Nietzsche (1977, p. 117 – 143) levanta o problema estabelecido por esse princípio de interpretação, primeiro porque o próprio Nietzsche vinha de família de luteranos e iniciou o estudo da teologia, isso fez com que ele conhecesse literalmente os fundamentos e princípios da teologia ortodoxa e do fundamentalismo. Posteriormente Nietzsche cursou filosofia e teve contato com a filosofia clássica e com os fundamentos do historicismo moderno. Entendemos que Nietzsche (1977) observa a dicotomia entre “fé” e “ciência” e faz uma crítica ao método histórico, classificando-o de três maneiras:

A história é própria do ser vivo por três razões: porque é activo e ambicioso, porque tem prazer em conservar e vencer, e porque sofre e tem necessidade de libertação. A esta tripla relação corresponde a tripla forma da história, na medida em que é possível distingui-las: história monumental, história tradicional, história critica (NIETZSCHE, 1977, p. 117).

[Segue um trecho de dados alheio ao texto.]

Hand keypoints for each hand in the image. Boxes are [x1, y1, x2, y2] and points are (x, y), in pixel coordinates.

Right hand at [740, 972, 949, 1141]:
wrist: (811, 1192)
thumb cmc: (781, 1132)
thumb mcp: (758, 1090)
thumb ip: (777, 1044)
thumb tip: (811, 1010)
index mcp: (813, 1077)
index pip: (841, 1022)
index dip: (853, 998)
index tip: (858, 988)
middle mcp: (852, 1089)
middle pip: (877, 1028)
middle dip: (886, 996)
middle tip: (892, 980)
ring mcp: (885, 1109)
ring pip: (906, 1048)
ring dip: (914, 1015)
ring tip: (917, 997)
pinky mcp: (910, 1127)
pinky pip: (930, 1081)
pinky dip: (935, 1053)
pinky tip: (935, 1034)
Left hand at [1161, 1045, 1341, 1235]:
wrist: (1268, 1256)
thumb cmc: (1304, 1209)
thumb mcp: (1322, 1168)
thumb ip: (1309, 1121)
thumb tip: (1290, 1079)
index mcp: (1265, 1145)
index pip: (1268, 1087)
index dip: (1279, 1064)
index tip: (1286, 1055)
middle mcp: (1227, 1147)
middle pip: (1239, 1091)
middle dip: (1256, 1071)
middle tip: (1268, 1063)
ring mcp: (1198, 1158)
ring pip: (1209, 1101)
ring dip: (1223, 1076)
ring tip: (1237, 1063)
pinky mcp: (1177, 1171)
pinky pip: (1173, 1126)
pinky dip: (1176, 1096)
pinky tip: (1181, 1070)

Nietzsche nessa sua obra mostra que a história passa a ser utilizada como um instrumento de formação da mentalidade, sua finalidade não é utilizada para a compreensão do momento passado e nem do momento presente, mas para a legitimação dos objetivos e interesses dos grupos que a elaboram. A história ergue monumentos de referências e estipula tradições como manipulação de massa, nesse sentido a “verdade” em Nietzsche não se estabelece pelo “ato histórico”.

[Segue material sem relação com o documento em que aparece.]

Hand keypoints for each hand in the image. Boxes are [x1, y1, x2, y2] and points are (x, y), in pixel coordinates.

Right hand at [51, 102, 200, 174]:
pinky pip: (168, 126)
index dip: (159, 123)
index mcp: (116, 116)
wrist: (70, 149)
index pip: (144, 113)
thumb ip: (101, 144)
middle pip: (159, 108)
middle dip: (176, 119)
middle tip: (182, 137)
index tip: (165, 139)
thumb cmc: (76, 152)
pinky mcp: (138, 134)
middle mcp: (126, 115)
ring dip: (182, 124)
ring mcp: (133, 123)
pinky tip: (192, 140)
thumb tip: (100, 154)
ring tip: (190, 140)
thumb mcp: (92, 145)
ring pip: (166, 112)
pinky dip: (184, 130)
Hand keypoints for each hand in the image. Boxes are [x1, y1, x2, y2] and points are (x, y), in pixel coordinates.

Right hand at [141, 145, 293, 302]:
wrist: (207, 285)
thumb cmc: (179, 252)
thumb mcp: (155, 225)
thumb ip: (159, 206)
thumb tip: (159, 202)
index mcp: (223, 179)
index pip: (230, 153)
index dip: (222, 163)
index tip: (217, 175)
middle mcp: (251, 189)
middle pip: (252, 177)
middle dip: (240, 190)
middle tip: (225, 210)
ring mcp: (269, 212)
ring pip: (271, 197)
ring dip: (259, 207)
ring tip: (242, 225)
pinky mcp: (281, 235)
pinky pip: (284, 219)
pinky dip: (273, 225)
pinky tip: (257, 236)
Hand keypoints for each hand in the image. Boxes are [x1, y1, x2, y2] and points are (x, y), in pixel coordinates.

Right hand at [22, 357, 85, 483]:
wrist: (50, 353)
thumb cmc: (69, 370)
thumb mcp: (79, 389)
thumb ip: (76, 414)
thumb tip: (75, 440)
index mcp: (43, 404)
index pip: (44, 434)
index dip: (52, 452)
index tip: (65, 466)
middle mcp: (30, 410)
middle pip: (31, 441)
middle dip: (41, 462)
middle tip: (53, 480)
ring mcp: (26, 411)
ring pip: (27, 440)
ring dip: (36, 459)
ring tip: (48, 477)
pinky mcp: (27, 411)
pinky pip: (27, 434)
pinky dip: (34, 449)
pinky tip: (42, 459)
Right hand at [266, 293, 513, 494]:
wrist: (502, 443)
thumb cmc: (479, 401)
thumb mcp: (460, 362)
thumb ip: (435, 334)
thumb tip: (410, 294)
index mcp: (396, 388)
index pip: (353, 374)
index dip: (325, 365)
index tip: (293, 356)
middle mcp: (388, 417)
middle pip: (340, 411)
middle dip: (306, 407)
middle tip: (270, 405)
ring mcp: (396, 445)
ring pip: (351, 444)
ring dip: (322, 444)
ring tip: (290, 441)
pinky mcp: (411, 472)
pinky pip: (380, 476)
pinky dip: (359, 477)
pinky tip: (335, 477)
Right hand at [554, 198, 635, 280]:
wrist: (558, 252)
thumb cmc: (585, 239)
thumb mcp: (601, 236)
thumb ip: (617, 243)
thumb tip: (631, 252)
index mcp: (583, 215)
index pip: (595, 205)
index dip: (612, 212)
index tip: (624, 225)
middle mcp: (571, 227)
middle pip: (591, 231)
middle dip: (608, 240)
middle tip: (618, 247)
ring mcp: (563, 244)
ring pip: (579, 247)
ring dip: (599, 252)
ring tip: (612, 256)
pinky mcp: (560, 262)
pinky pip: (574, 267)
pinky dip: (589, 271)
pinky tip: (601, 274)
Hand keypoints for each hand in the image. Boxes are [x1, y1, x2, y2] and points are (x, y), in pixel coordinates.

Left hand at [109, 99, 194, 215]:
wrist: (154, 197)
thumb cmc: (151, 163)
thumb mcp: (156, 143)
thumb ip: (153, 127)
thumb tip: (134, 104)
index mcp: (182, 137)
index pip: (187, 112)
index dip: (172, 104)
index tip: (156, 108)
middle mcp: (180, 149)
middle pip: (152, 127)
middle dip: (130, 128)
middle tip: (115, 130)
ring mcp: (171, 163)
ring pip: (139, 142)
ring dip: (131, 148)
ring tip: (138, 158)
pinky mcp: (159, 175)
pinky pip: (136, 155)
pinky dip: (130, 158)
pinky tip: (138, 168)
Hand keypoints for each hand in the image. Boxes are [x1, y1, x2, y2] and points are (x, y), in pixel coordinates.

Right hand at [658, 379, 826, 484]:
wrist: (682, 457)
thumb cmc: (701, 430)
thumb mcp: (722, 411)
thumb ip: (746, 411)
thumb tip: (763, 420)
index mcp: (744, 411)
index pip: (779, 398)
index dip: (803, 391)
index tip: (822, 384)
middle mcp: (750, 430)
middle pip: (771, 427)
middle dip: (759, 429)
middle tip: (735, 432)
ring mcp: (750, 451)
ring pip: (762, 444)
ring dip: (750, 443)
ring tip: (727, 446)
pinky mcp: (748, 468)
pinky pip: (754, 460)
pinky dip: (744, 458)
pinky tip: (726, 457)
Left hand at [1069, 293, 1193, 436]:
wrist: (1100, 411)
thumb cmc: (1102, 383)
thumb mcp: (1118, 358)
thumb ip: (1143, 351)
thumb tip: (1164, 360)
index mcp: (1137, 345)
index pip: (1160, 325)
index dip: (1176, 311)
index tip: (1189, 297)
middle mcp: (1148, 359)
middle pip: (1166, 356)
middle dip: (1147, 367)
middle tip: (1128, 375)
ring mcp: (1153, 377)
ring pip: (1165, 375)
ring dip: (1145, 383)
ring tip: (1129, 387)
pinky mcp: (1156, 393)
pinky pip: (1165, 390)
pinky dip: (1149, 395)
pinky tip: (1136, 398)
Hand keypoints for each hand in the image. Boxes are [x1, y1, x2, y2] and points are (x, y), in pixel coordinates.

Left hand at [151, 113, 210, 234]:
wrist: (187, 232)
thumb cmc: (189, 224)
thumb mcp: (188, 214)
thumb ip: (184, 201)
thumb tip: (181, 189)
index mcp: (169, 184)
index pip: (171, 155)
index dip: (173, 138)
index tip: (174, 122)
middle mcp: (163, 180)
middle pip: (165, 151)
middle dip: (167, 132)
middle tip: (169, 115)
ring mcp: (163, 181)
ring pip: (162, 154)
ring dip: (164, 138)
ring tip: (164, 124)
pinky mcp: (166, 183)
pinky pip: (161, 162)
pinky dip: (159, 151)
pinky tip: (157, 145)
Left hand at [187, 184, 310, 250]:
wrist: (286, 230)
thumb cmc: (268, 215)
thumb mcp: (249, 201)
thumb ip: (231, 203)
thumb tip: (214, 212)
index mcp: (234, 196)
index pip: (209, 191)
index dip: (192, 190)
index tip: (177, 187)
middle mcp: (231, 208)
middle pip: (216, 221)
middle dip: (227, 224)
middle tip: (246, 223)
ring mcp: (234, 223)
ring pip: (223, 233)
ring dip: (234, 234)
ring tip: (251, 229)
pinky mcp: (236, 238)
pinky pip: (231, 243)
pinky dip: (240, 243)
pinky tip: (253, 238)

Nietzsche é considerado por Reis (2011, p. 145) como pós-moderno, “primeiro, porque desconstrói as pretensões universalistas da ‘verdade moderna’. Ele sustenta que esta ‘verdade’ é apenas um produto de um sistema que produz discursivamente o certo e o errado, o falso e o verdadeiro” (REIS, 2011, p. 145), Nietzsche não está preocupado se os acontecimentos foram “reais” ou não, ele se preocupa com a ideia de retórica, “Nietzsche buscou na retórica um instrumento

para refletir ‘sobre a verdade e a mentira em sentido extra moral’” (GINZBURG, 2002, p. 23), nesse sentido ele se preocupa com a construção de como as interpretações eram dadas, seu diferencial estava centrado nas suas opiniões que desconstruíam o pensamento religioso, bem como o pensamento da história positivista, na realidade podemos perceber que ele ia contra os métodos modernos de interpretação, pois os métodos possuíam fundamentos para o controle social.

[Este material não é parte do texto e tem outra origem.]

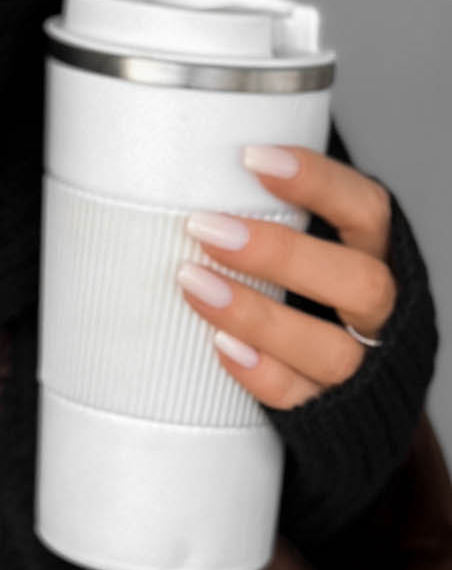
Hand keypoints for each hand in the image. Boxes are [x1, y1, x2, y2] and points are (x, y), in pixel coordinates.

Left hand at [175, 145, 397, 409]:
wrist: (347, 389)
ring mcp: (364, 367)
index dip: (319, 182)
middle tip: (207, 229)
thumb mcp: (308, 243)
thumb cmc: (309, 292)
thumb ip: (272, 213)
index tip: (254, 158)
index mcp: (379, 255)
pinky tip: (220, 346)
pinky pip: (303, 398)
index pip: (367, 209)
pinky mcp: (333, 411)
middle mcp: (381, 311)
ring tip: (194, 284)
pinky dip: (261, 372)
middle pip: (359, 283)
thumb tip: (187, 167)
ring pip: (331, 349)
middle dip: (280, 256)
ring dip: (257, 315)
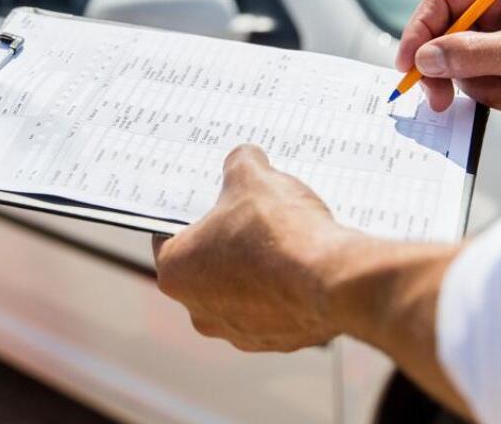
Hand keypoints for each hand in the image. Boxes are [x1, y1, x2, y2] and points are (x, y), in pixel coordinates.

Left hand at [154, 145, 471, 415]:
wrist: (332, 279)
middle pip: (206, 266)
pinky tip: (303, 265)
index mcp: (175, 271)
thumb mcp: (252, 176)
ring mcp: (239, 332)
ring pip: (241, 291)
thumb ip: (240, 163)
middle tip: (250, 215)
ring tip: (283, 239)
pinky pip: (275, 309)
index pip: (168, 236)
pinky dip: (285, 289)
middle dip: (226, 241)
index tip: (209, 201)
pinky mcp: (277, 341)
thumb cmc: (278, 230)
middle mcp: (199, 310)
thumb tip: (245, 159)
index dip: (191, 213)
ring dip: (257, 269)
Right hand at [396, 0, 500, 118]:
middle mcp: (500, 11)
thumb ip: (473, 53)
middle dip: (446, 69)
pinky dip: (497, 96)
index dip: (420, 31)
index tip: (409, 63)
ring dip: (483, 87)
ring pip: (461, 66)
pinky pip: (480, 84)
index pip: (444, 1)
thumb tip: (426, 59)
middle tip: (438, 99)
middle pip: (446, 36)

A verdade para a ortodoxia Baseada na tradução da LXX é que Moisés e Josué se referiam a um monoteísmo, negando uma sociedade monolátrica. Na confrontação dessa estrutura a ortodoxia vai interpretar que ir contra essa interpretação é ir contra a sacralidade dos textos e a partir daí ela busca construir padrões apologéticos de defesa contra uma interpretação pela qual eles chamam de “liberal”10.